横浜市長選 前代未聞の再選挙あるか? 結果次第で菅首相の進退問題に発展の可能性も

ある意味、ハシゴを外された林氏だが意地がある

神奈川・横浜市長選(22日投開票)は8人が立候補する大乱戦となっている。有権者314万人の選挙の争点はカジノを含む統合型リゾート(IR)の誘致で、終盤戦に差し掛かり、各陣営はヒートアップ。菅義偉首相(72)のお膝元とあって、結果次第では進退問題に発展するとの見方もあれば、前代未聞の再選挙で続編突入もありそうな気配も。“ハマの仁義なき戦い”の行方は――。

過去最多となる8人が乱立した要因はIR誘致だ。4年前に林文子市長(75)が再選された後に誘致が本格化。菅首相の肝いり案件とあって、大阪と並ぶ有力候補地になっていたが、反対派は住民投票の署名集めに奔走するなど徹底抗戦の構えだ。“ハマのドン”こと藤木幸夫・横浜港ハーバーリゾート協会会長(91)も「山下ふ頭にカジノは造らせない」と表明し、フタを開ければ林氏と元衆院議員の福田峰之氏(57)以外の6人は、IR反対候補が出揃った。

林氏のポスターやチラシには、IRの2文字はない。争点隠しかと思いきや街頭演説では、カジノの経済効果を声高に主張した。林氏は「(誘致を)議会で議決してきたのにある日、変わってしまった。自民、公明さんはIRをやらないという人を応援すると。経営者出身として、IRは有効な策と確信している。信念を持って横浜市の将来のためにやってきた」と、BMW東京やダイエー、日産の経営トップなどを務め、3期12年も市政を担ってきただけに負けん気も強い。

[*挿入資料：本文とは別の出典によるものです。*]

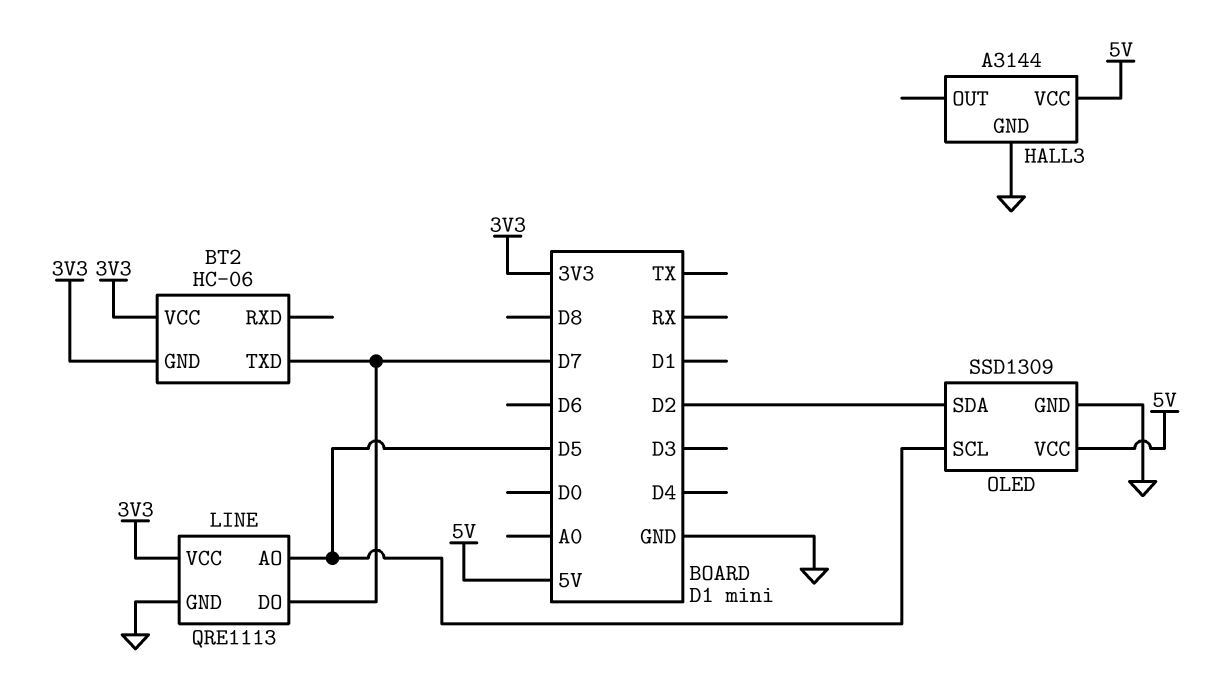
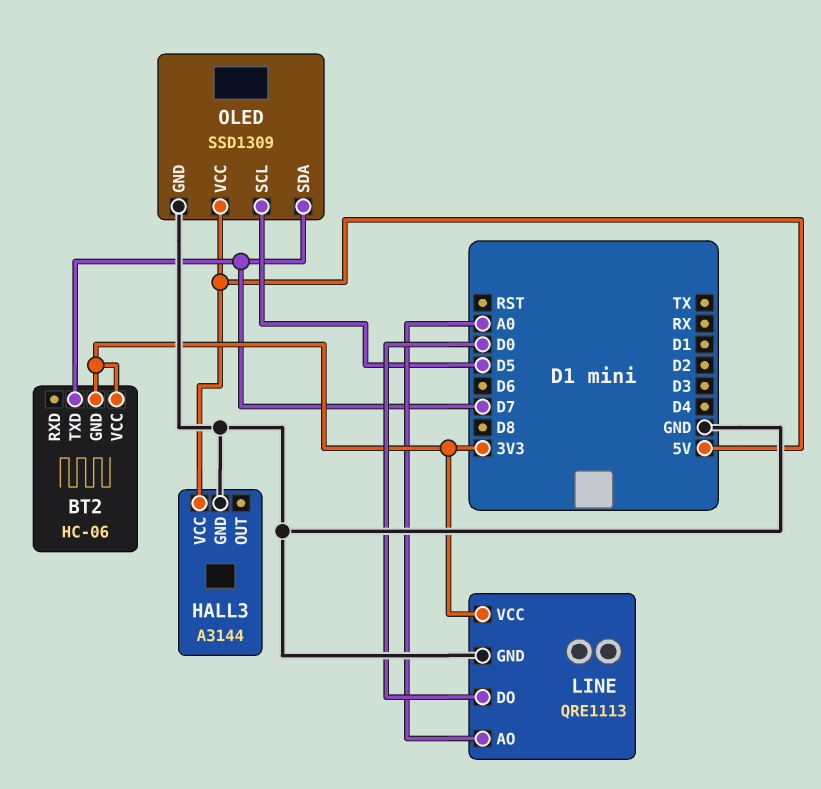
LINE pin AO: D5 -> A0
LINE pin DO: D7 -> D0
OLED pin SDA: D2 -> D7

「大臣を辞めて市長に出るとは、本当に驚いた」と、応援演説に駆け付けた自民党の石破茂元幹事長(64)が声を上げたのは小此木八郎氏(56)だ。菅首相や藤木氏と近いが、これまで党内では主流派とは距離を置き、不遇だった時期が長かっただけに、閣僚を辞しての市長選出馬は仰天というわけだ。

小此木氏は「IRが争点になっているが、やる、やらないではなく、やめた後の街づくりをどうするのか。脱炭素社会の実現に取り組まないといけない」と訴える。もはやIRは争点ではなく、その先の訴えに余念がない。同じ神奈川選出で弟分に当たる小泉進次郎環境相(40)の応援カードをどこで切るかも注目される。

「カジノ粉砕! 横浜に新たな文明開化を! 小此木候補が敗れれば、即日菅政権が倒れます!」と街頭でビラを配る男性の熱が入るのは、立憲民主党推薦、共産党や社民党が支援する横浜市立大元教授の山中竹春氏(48)の陣営だ。

コロナ禍で科学的見地からメディアに露出していたことから「候補者で唯一のコロナ専門家」が売りで、IR誘致にも即刻撤回を表明している。ただ告示前に週刊誌でパワハラ疑惑が報じられ、陣営や立憲民主党が否定に追われるなど、騒がしくなっている。

元長野県知事の田中康夫氏(65)、前神奈川県知事の松沢成文氏(63)は知名度が高いとあって、街頭演説で足を止める聴衆が多い。

選挙中盤の各社による情勢調査では、山中氏がややリードし、小此木氏が追いかける展開だが、当選に必要な法定得票数に届く候補がいなければ再選挙となる可能性もある。公選法には、トップの得票数を獲得したとしても有効投票の4分の1を超えなければ当選とならない規定があるのだ。

一発で決まるのか、第2Rに突入するのか。当選を狙う各陣営の思惑がひしめく中、最後の最後までもつれることになりそうだ。